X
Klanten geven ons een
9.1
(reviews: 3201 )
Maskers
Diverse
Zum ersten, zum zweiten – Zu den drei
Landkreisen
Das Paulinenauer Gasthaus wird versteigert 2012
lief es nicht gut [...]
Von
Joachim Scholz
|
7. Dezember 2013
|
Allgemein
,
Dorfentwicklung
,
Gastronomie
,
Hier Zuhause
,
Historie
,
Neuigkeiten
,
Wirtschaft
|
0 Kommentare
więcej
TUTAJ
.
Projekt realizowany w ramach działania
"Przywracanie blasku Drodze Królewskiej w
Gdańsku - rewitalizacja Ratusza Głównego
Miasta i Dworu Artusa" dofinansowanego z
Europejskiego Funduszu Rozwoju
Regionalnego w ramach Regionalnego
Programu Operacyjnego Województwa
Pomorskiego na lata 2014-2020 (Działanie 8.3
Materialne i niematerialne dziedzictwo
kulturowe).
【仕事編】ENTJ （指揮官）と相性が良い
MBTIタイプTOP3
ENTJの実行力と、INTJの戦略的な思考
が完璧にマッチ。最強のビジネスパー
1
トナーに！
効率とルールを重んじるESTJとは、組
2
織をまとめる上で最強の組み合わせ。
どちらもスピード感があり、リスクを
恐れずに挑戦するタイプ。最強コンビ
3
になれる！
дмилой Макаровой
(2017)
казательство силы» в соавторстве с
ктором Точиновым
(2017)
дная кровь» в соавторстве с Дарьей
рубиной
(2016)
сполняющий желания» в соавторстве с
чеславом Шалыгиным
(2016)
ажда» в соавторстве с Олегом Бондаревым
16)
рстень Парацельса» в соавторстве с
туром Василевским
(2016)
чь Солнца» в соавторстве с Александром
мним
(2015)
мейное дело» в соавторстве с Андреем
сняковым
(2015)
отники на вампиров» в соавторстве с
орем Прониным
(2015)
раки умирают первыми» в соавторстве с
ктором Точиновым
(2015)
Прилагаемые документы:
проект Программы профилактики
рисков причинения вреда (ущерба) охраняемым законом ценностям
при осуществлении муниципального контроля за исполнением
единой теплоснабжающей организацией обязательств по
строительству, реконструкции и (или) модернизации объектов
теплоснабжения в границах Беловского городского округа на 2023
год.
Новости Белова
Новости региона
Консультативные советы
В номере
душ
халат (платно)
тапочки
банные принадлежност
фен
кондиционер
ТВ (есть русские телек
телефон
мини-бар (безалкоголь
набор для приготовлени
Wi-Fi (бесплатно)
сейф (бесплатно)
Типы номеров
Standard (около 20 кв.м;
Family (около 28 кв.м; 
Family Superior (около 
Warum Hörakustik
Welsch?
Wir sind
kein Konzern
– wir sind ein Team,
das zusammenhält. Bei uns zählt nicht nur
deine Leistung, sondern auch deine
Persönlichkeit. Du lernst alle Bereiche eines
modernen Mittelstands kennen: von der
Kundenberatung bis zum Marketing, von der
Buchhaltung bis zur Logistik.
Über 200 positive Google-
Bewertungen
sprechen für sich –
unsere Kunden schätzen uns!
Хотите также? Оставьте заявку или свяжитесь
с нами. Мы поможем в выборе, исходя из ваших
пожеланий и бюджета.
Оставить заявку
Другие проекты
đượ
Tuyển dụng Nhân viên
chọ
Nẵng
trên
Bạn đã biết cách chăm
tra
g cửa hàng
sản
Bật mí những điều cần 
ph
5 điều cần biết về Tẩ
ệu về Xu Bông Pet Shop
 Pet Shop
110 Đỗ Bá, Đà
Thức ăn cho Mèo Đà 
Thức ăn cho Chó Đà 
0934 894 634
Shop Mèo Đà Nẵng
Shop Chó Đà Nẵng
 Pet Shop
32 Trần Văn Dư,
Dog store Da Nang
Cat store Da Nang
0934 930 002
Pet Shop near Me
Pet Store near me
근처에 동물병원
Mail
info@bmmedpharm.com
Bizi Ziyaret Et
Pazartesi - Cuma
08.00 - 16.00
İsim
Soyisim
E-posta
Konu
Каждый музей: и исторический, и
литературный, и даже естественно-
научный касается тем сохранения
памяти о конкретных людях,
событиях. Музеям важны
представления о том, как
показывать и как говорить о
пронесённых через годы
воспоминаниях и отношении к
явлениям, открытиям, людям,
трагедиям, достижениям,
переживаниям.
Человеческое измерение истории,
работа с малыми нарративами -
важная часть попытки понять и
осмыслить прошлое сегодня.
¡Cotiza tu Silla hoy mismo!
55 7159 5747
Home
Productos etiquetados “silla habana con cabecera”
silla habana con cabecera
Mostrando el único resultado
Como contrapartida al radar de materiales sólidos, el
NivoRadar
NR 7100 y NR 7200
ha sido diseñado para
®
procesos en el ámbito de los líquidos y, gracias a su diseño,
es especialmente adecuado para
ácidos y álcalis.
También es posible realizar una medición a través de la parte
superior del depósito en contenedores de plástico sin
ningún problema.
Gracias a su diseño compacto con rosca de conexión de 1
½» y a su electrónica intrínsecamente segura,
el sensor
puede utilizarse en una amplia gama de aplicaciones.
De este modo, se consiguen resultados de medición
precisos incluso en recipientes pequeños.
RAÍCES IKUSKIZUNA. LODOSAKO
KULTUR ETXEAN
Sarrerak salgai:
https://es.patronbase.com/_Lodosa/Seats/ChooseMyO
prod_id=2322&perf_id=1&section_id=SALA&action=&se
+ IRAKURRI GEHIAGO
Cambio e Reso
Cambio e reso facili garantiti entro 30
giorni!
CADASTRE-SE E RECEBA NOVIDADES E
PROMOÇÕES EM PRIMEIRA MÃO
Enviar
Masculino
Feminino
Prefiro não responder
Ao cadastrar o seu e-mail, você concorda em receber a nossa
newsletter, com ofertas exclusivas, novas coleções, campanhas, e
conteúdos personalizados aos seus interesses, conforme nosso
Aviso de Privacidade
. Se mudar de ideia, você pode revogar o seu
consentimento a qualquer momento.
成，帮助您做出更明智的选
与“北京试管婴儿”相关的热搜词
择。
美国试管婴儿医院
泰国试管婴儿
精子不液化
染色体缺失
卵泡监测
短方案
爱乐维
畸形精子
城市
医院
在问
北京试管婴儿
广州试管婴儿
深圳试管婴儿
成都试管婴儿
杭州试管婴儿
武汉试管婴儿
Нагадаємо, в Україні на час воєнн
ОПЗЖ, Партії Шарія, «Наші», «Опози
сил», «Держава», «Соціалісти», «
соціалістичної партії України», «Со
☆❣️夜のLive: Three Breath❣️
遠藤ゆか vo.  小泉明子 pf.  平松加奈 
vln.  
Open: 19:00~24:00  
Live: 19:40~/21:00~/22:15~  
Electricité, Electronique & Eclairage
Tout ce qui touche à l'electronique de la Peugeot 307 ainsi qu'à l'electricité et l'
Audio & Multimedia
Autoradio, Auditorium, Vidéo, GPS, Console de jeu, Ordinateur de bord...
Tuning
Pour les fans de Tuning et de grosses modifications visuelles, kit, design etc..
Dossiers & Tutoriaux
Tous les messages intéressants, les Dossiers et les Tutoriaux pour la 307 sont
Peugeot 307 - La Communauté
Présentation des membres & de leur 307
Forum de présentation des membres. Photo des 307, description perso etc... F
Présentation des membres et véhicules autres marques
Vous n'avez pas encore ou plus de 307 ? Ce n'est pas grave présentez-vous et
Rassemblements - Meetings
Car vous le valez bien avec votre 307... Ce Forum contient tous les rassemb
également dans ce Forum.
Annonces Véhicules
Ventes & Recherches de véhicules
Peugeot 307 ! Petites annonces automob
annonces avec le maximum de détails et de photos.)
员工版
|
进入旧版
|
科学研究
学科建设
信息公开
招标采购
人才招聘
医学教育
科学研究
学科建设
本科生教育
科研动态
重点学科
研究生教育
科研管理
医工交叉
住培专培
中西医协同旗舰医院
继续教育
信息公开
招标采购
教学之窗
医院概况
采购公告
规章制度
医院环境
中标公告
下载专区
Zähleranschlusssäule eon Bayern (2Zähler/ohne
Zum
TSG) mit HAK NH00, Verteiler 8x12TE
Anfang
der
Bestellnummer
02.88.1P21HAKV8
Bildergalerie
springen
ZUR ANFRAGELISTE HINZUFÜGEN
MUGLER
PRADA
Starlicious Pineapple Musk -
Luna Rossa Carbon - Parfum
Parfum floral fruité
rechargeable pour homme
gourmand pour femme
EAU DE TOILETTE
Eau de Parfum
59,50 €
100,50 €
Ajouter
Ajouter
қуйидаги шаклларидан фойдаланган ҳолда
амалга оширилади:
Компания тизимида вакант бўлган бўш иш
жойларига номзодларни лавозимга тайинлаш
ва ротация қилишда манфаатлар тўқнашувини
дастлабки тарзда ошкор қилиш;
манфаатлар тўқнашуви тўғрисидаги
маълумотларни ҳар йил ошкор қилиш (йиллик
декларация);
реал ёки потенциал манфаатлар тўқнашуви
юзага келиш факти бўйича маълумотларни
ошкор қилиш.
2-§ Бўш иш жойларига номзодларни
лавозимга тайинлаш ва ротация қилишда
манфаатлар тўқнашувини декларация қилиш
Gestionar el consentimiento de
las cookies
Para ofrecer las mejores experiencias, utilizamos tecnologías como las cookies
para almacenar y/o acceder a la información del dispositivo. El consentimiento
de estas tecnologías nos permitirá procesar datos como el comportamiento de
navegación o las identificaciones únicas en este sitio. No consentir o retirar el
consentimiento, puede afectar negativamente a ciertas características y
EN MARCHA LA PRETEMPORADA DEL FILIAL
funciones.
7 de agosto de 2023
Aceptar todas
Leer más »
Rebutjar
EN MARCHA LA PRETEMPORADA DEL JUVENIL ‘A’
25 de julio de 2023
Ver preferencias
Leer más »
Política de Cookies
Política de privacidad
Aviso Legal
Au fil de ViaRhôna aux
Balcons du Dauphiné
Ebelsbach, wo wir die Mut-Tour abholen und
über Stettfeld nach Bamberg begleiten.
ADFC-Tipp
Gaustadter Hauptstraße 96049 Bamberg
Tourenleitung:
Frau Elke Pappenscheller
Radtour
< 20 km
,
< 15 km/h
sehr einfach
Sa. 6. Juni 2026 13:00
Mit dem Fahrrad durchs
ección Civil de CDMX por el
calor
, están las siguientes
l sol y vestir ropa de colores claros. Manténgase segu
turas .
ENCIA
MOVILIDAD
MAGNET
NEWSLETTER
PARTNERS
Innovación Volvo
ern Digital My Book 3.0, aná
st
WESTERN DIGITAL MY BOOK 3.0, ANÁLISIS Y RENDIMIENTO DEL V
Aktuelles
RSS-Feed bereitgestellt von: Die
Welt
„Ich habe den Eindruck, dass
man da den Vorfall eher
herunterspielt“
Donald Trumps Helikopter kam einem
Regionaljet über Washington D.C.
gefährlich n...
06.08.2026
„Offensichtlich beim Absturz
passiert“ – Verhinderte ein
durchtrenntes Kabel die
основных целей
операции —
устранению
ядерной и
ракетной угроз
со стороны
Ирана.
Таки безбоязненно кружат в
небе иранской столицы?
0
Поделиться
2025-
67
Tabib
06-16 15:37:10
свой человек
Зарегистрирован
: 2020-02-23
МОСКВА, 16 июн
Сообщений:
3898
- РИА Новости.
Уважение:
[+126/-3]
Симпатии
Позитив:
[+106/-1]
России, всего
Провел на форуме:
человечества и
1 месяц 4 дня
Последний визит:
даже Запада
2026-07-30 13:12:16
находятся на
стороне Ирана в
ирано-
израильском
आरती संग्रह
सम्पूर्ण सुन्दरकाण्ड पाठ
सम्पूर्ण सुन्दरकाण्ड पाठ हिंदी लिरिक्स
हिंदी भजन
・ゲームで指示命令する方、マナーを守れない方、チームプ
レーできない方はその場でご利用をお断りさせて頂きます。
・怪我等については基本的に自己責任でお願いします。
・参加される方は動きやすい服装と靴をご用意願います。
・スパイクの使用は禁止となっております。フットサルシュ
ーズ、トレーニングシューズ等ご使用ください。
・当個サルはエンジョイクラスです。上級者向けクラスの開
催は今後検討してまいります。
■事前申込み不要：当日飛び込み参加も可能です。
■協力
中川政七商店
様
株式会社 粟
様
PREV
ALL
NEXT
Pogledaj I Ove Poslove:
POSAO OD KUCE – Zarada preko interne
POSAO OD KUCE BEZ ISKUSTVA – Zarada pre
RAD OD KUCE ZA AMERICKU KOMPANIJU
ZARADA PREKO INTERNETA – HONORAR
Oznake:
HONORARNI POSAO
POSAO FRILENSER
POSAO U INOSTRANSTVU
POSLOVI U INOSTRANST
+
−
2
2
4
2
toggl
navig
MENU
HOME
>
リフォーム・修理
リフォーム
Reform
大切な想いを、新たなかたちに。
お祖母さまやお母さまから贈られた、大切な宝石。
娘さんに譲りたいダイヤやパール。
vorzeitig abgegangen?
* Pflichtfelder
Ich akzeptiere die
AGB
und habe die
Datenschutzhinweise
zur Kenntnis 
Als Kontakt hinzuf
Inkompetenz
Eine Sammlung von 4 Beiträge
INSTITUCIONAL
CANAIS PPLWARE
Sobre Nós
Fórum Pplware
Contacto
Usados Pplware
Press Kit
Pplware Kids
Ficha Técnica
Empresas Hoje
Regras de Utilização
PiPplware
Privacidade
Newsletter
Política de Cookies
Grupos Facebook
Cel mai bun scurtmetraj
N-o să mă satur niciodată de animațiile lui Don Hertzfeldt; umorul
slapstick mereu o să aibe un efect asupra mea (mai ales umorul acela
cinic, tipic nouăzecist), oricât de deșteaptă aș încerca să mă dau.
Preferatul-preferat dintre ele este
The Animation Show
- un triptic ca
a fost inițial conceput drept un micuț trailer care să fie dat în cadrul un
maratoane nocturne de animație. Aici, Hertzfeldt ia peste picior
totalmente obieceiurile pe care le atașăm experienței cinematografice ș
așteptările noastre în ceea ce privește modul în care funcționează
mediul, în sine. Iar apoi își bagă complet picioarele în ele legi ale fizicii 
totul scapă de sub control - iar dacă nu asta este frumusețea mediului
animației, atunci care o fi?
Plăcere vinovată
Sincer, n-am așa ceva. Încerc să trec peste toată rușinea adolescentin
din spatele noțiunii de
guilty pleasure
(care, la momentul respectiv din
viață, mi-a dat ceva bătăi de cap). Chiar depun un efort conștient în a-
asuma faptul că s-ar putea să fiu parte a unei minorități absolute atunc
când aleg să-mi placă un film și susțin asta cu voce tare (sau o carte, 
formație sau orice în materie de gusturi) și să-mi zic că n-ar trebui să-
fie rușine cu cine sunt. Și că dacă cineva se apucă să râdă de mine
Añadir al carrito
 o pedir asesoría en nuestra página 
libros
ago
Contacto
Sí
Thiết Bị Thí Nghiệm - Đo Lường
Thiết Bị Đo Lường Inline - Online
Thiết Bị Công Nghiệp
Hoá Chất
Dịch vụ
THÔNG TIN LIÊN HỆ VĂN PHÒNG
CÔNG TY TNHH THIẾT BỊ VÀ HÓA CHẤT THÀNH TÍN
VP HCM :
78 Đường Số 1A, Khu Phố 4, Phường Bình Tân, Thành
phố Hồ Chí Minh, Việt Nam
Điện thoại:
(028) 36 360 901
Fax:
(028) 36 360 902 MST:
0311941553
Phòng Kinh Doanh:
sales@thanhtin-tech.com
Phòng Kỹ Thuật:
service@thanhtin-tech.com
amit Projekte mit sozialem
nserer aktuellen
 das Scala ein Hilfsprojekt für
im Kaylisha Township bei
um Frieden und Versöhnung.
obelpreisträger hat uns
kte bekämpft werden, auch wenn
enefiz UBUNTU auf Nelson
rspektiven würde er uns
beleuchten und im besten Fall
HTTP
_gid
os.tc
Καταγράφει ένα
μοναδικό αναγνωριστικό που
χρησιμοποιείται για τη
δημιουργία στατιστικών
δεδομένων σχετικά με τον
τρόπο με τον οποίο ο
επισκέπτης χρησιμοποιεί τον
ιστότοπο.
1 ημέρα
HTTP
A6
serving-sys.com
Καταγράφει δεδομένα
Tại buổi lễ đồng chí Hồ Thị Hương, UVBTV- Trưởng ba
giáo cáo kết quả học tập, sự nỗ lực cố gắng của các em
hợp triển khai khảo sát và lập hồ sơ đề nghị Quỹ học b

Work task: Please transcribe exactly the lines above from the line that has "Pour les fans" up to and including the line that has "Rassemblements - Meetings"; no other line belongs in the answer.

Answer for the task:
Pour les fans de Tuning et de grosses modifications visuelles, kit, design etc..
Dossiers & Tutoriaux
Tous les messages intéressants, les Dossiers et les Tutoriaux pour la 307 sont
Peugeot 307 - La Communauté
Présentation des membres & de leur 307
Forum de présentation des membres. Photo des 307, description perso etc... F
Présentation des membres et véhicules autres marques
Vous n'avez pas encore ou plus de 307 ? Ce n'est pas grave présentez-vous et
Rassemblements - Meetings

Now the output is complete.